I am in the back of the ambulance instead of the echo car for this run. It is the other paramedic's shift now, so she officially has the echo car for the rest of her 12-hour shift. Part of it was used up on the second run of the day, but who's counting? I spend the first three or four minutes checking to make certain that all the equipment we are likely going to use is present and easily accessible, literally ready to be removed from the ambulance. We have become pretty accustomed to having to make due with what we have to accomplish the goals for most of our patients, even if the service can't afford all the bells and whistles that might be found on an ambulance in affluent urban area. I have backboard, cervical collars, trauma bag, splints, padding, and backboard straps all ready to take out the back door of the ambulance. I have piled everything including the oxygen bag with O2, nasal canulas, non-rebreather masks, and oral and nasal airways onto the top of the backboard, so all we have to do is carry the backboard to the patient.

The echo car beat us to the scene, which happens almost every single time that we are paged, and radioed back to us that we would need the exact same equipment that was sitting on top of the backboard in the back of the ambulance. “10-4, good buddy,” was what went through my mind, but the response from the driver was, “Roger that.”

We arrived to find that this man had fallen off a roof while working on re-shingling it. He didn't really fall, based upon his description, but slid rather quickly down the side of the roof, hitting the ladder and knocking it out of the way and finally descending to the ground after bouncing off his woodpile. Since I was not the lead medic on this call, I had to stand back and wait to do whatever I was directed to do. She ran the assessment, backboarding and spinal motion restriction following textbook style procedures, which made her teacher, me, quite proud, but about halfway through the procedure, the patient yelled, “Owwwww!”

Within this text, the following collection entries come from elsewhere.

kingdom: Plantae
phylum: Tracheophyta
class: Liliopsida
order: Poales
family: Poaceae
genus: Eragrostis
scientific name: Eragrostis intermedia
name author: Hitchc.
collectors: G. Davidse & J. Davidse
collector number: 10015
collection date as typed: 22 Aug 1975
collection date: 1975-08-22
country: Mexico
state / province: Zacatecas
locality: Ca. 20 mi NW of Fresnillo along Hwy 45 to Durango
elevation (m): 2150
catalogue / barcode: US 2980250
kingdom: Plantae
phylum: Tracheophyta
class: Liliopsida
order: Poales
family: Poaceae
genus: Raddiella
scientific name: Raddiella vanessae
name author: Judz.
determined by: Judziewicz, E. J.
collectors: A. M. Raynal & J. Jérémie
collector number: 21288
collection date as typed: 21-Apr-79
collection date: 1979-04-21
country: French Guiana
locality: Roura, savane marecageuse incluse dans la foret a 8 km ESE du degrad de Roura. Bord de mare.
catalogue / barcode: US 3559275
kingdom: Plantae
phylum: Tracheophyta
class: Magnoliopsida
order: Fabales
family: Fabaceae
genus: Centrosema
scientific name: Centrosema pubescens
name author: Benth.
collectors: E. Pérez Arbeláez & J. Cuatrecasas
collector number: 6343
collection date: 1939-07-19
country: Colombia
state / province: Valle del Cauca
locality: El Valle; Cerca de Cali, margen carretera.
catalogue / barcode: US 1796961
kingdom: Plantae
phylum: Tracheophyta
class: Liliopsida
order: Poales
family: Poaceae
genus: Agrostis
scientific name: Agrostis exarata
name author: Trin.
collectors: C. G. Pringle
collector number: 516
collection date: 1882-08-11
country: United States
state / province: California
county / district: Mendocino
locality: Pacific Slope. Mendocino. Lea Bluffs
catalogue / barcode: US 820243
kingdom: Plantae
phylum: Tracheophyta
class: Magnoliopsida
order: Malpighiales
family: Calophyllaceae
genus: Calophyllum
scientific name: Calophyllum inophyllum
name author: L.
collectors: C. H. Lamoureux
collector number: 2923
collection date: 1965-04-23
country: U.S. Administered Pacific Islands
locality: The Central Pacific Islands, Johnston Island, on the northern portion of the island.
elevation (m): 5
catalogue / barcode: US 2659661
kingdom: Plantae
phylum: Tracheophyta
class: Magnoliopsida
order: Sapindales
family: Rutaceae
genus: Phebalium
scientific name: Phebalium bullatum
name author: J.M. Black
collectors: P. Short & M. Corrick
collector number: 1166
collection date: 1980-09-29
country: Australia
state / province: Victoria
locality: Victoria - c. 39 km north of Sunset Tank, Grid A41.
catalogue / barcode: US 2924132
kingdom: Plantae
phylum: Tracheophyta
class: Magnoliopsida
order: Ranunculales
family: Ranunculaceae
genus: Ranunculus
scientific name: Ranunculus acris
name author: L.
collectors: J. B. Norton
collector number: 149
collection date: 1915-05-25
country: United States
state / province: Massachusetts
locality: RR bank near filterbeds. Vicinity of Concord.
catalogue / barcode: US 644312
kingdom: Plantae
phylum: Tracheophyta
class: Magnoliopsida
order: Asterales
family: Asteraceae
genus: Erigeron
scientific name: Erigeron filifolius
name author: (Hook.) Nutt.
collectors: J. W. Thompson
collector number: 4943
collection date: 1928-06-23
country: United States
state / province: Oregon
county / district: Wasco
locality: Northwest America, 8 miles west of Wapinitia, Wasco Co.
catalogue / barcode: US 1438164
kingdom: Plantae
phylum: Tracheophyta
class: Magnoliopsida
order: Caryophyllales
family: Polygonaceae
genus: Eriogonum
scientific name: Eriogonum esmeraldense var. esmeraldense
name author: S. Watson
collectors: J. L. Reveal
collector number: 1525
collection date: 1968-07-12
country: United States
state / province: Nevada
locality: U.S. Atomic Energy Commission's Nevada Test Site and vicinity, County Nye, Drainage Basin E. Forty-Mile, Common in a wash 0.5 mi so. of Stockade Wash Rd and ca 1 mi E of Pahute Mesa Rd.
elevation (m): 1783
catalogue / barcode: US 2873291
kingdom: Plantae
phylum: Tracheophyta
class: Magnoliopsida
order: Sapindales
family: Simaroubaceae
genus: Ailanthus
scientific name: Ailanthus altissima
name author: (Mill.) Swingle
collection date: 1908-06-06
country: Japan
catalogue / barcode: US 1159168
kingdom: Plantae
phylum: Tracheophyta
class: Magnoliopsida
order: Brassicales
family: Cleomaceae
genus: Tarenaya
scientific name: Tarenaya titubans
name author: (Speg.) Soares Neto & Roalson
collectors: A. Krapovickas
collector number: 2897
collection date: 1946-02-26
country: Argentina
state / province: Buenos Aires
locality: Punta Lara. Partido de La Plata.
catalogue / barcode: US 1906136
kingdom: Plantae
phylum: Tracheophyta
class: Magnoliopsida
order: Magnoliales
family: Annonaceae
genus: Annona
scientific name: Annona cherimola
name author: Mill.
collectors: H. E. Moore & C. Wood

This pretty much derailed her calm demeanor, but I quietly and gently said, ”You are doing fine. Don't stop now, you are almost there.” She continued the procedure, and with amazing dexterity completed the task including the proper “chest, hips, head, legs” order to the strapping and immobilization procedure. I was so proud, since, did I tell you, she was one of my paramedic students. The patient was loaded up onto the ambulance cot and moved into the back of the ambulance.

Once in the back, she made sure that the vitals signs were taken. She started an IV smoothly and easily, attached the pulse oximetry probe, and the cardiac monitor. She did a complete neurological exam, and found out that our patient had movement, sensation, and pulses in all extremities, which was a really good thing. We were all quite thankful that our patient, who was also our friend and neighbor, was showing signs that would indicate no paralysis had occurred. A fairly quick trip to the hospital was accomplished with no further complications. Severe bruising and a possible fractured rib was all that came from this fall, but we needed to treat for the worst possible situation, and hope for the best possible outcome.

These were the three transports for this one busy day, but we happened to be paged three additional times for this busy EMS day to the rural health center to assist with patients that had come for help after the regular business hours of the clinic. Although not a record, six pages and three transports for this very rural service took up the entire day and half the night, quite a busy eighteen hour day for this rural EMS group. This is just another reason that Rural EMS IS Different.